In one embodiment of the first aspect, the conjugate polyether comprises the following components in parts by weight: 50-60 parts of polyether polyol A, 30-40 parts of polyether polyol B, 10-15 parts of polyester polyol C, 2-3 parts of foam stabilizer, 1.5-2 parts of catalyst, 13-14 parts of foaming agent and 2.0-2.3 parts of water.

In one embodiment of the first aspect, the polyether polyol a is a polyether polyol manufactured by orthodox polyurethane products ltd under the designation YT-600, which typically has a moisture content of 0.1% or less, the percentage being the mass of water as a percentage of the total mass of the polyether polyol a;

the polyether polyol B is a polyether polyol which is produced by Shanghai Dongda chemical Co., Ltd and is named as Donol R4037, the moisture content of the polyether polyol B is generally less than 0.1%, and the percentage is that the mass of water accounts for the total mass of the polyether polyol C;

the polyester polyol C is produced by Nanjing Spiral and has a PS-4051 trademark, the water content is generally below 0.1%, and the percentage is that the mass of water accounts for the total mass of the polyester polyol C.

In one embodiment of the first aspect, the catalyst is a POLYCAT 218, POLYCAT 211, and TMR-18 composite catalyst, which is a mixture of POLYCAT 218, POLYCAT 211, and TMR-18, wherein the mass ratio of POLYCAT 218, POLYCAT 211, and TMR-18 is 1 (1-2) to (1-2).

In one embodiment of the first aspect, the foam stabilizer is a silicone-based foam stabilizer;

the water is deionized water.

In a second aspect, the present application provides a polyurethane foam characterized in that the polyurethane foam is made from an a-component which is the conjugate polyether of the first aspect;

the component B is isocyanate;

the mass ratio of the component A to the component B is 1:1.1-1: 1.3.

In one embodiment of the second aspect, the mass ratio of the a-component and the B-component is 1:1.15 to 1:1.25, preferably 1: 1.2.

In one embodiment of the second aspect, the isocyanate is polymeric diphenylmethane diisocyanate, which refers to a mixture of pure diphenylmethane diisocyanate and polyphenyl polymethylene polyisocyanate; preferably, in the product of the polymeric diphenylmethane diisocyanate, the content of the polymeric diphenylmethane diisocyanate is 51.3%, and the percentage is mass percent; more preferably, the polymeric MDI is model PM200 polymeric MDI made by petunia.

In a third aspect, the present application provides a method of producing the polyurethane foam of the second aspect, wherein the method comprises mixing the a-component and the B-component, and foaming to produce the polyurethane foam.

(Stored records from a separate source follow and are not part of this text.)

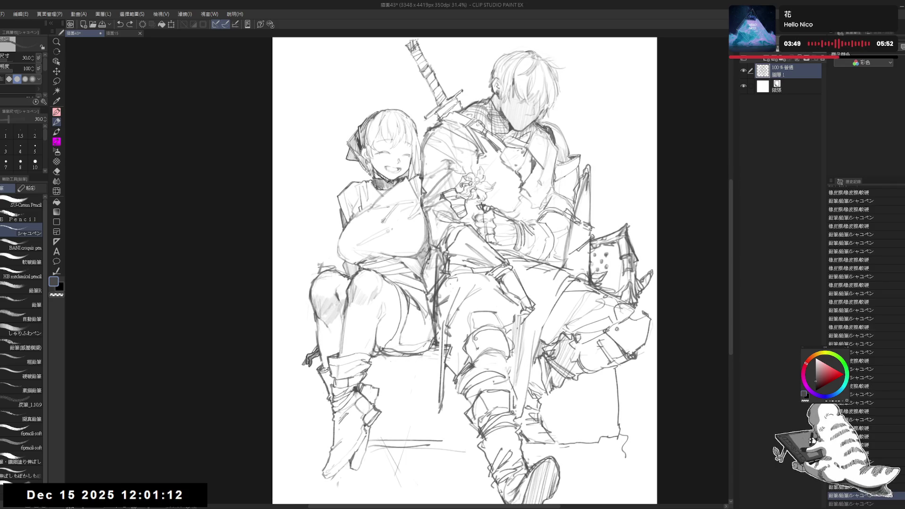
left_click_drag(434, 343, 414, 359)
key("ctrl+z")
left_click_drag(339, 439, 342, 442)
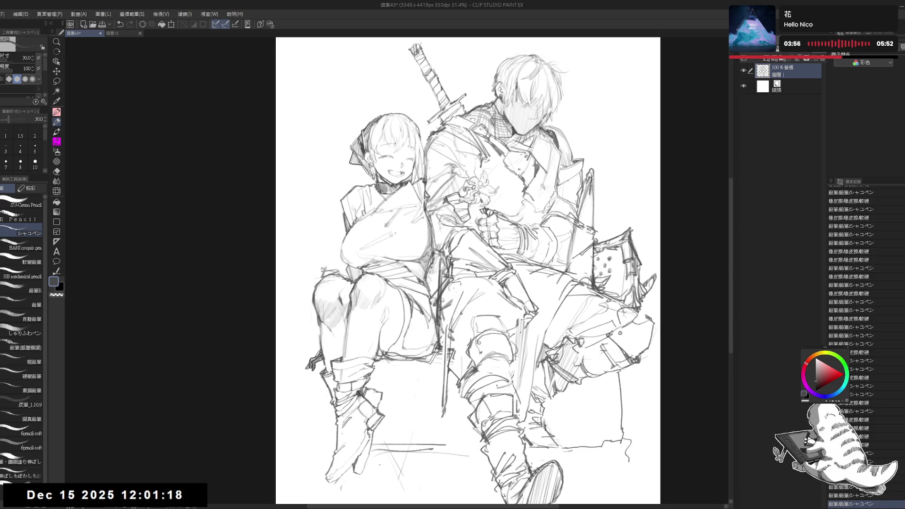
mouse_move(389, 439)
left_mouse_down()
mouse_move(392, 389)
mouse_move(336, 419)
mouse_move(391, 358)
mouse_move(340, 396)
mouse_move(354, 370)
mouse_move(376, 369)
mouse_move(354, 389)
left_mouse_up()
Step: Erase a stray mark near the girl's boot and enlarge the brush
key("e")
left_click_drag(371, 357, 378, 342)
key("p")
mouse_move(360, 378)
left_mouse_down()
mouse_move(368, 379)
mouse_move(359, 379)
left_mouse_up()
key("bracketright")
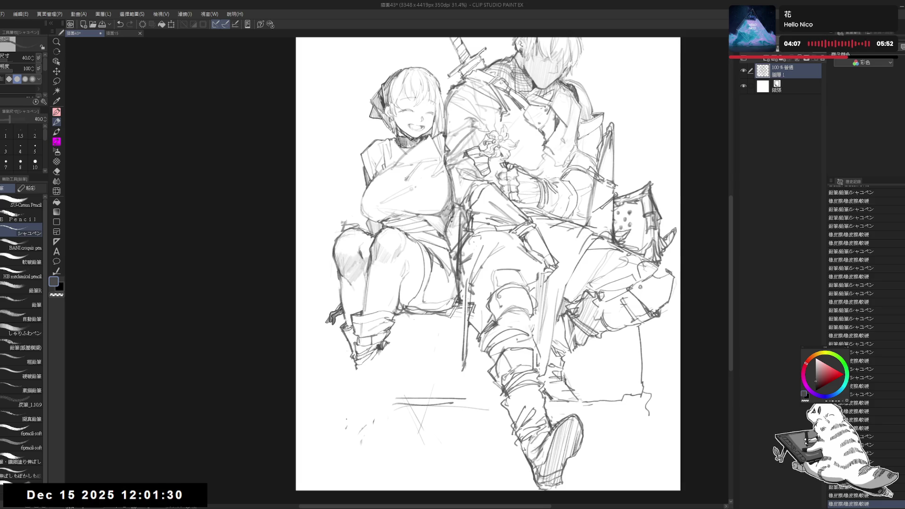
left_click_drag(377, 392, 360, 353)
key("e")
key("p")
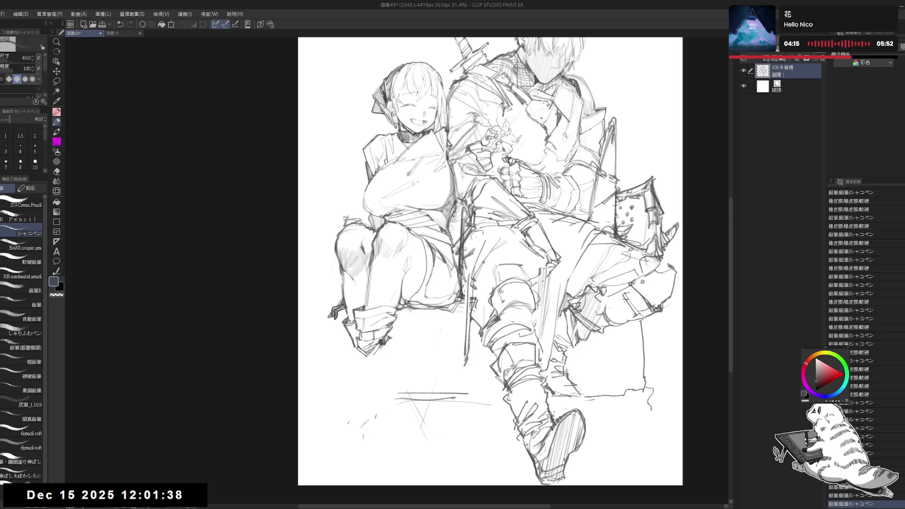
key("ctrl+z")
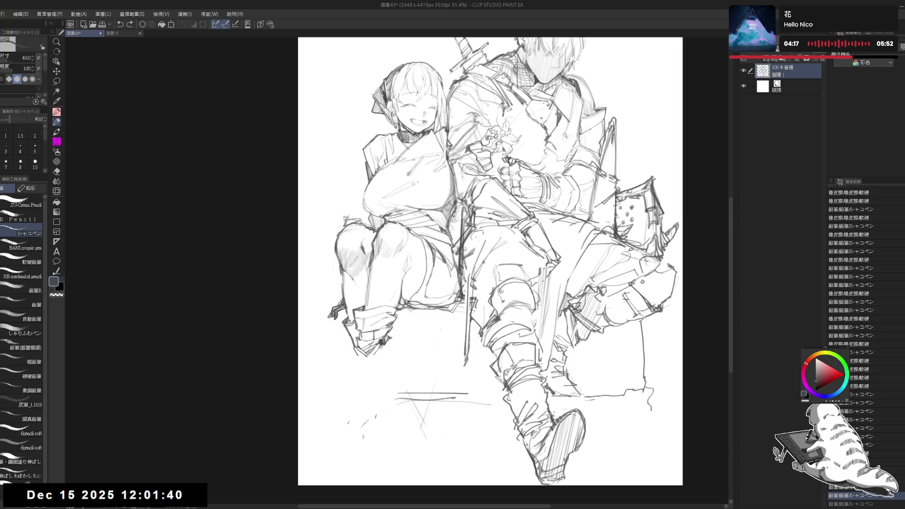
Step: Lengthen the line along the girl's boot
scroll(863, 330, "down", 1)
left_click_drag(356, 382, 350, 460)
key("e")
key("p")
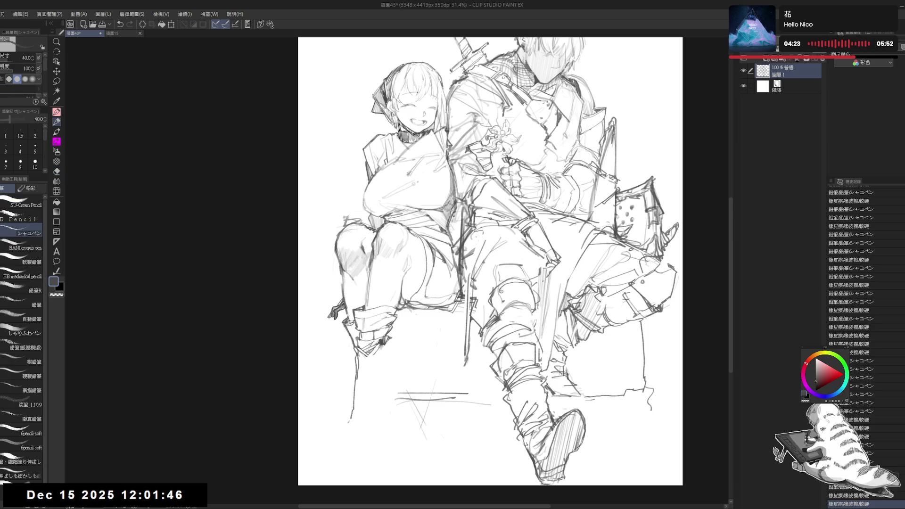
key("e")
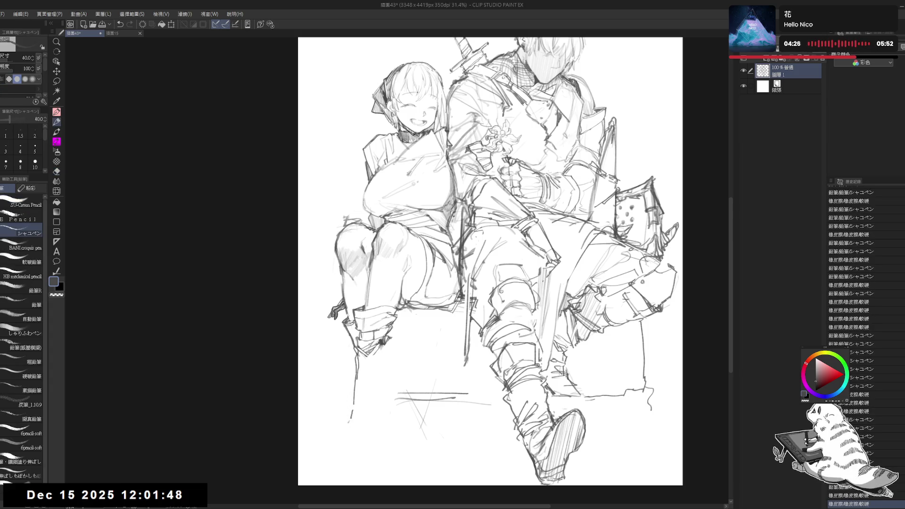
key("p")
key("e")
key("p")
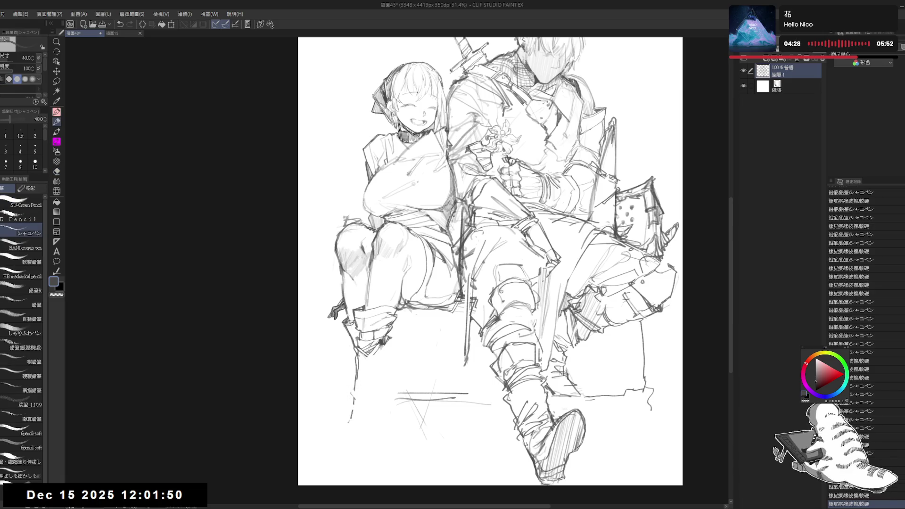
key("e")
key("p")
Step: Draw short strokes at the girl's ankle and a tiny mark on her boot
left_click_drag(384, 344, 380, 360)
key("e")
key("p")
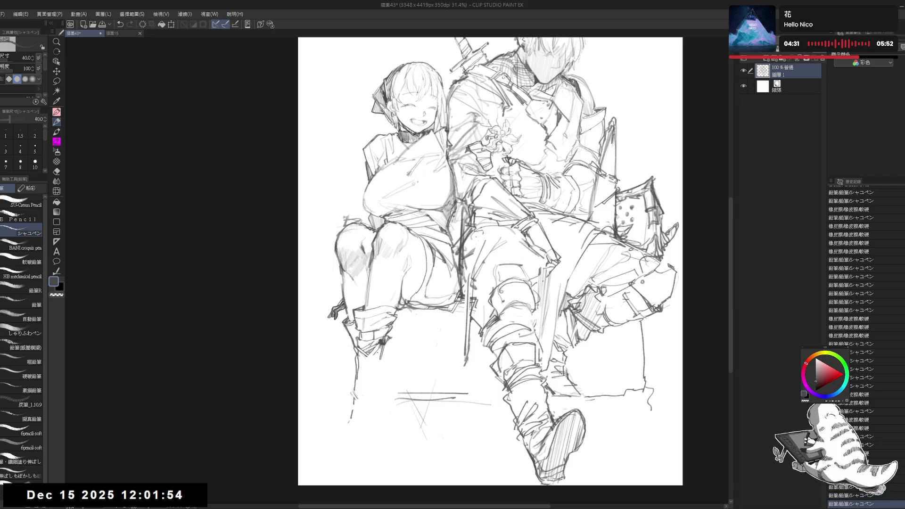
left_click(382, 379)
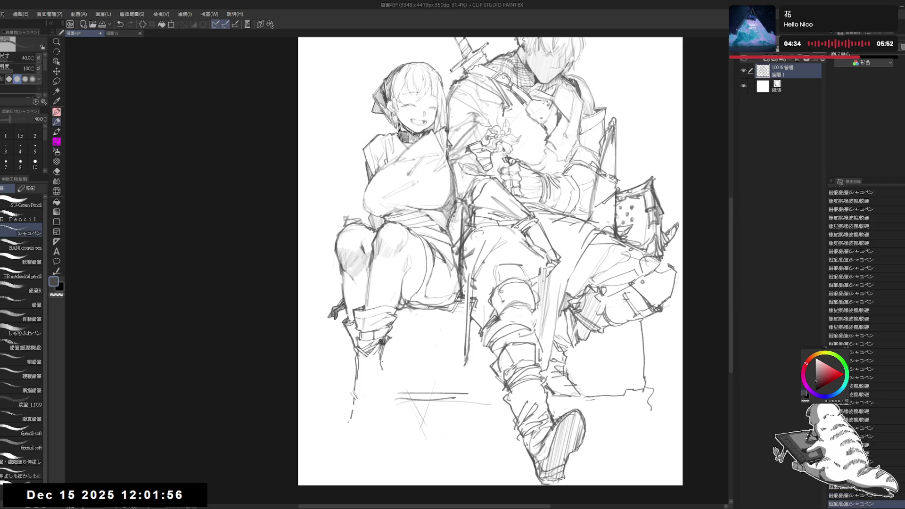
key("ctrl+z")
left_click_drag(365, 370, 383, 373)
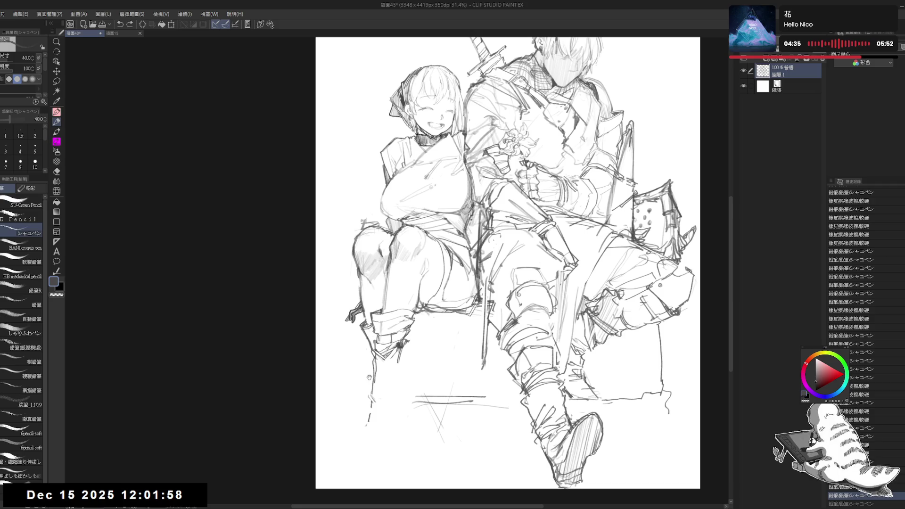
Step: Add strokes and erase the faint lines near the girl's boot
left_click_drag(510, 264, 517, 269)
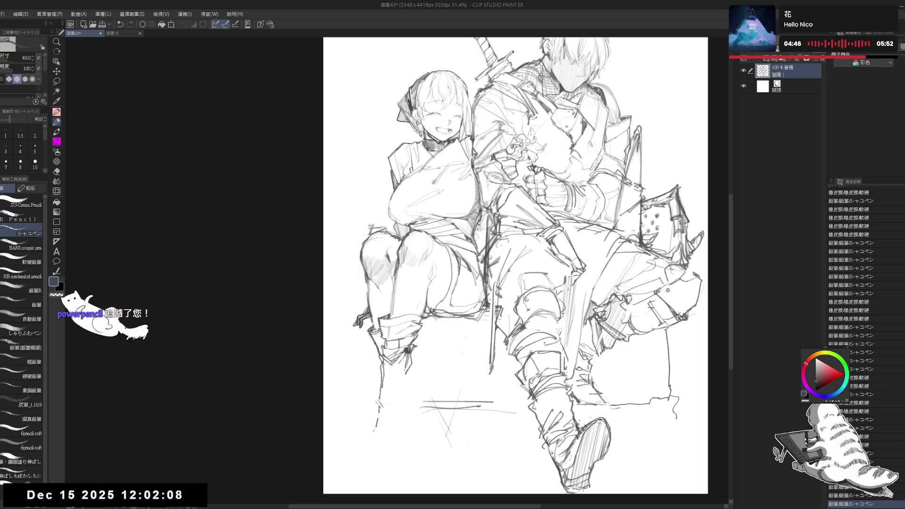
left_click_drag(404, 372, 405, 390)
left_click_drag(582, 375, 590, 380)
key("e")
mouse_move(372, 430)
left_mouse_down()
mouse_move(368, 410)
mouse_move(377, 406)
mouse_move(372, 423)
mouse_move(407, 419)
mouse_move(391, 407)
left_mouse_up()
key("p")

In one embodiment of the third aspect, the apparatus used in the foaming is a high pressure machine;

the foaming temperature is 16-20 ℃, preferably 18 ℃.

Compared with the prior art, the invention has the advantages that: (1) compared with the conventional polyurethane foam product, the polyurethane foam product has higher ultralow-temperature dimensional stability;

(2) compared with the conventional ultralow-temperature polyurethane foam product, the polyurethane foam product is environment-friendly and pollution-free;

(3) compared with the conventional polyester, the low-thermal-conductivity polyester has stronger foam early-stage nucleation capability through structural optimization, smaller diameter of foam holes under a scanning electron microscope, finer foam holes, stronger foam thermal radiation and lower thermal conductivity.

Detailed Description

Unless otherwise indicated, implied from the context, or customary in the art, all parts and percentages herein are by weight and the testing and characterization methods used are synchronized with the filing date of the present application. Where applicable, the contents of any patent, patent application, or publication referred to in this application are incorporated herein by reference in their entirety and their equivalent family patents are also incorporated by reference, especially as they disclose definitions relating to synthetic techniques, products and process designs, polymers, comonomers, initiators or catalysts, and the like, in the art. To the extent that a definition of a particular term disclosed in the prior art is inconsistent with any definitions provided herein, the definition of the term provided herein controls.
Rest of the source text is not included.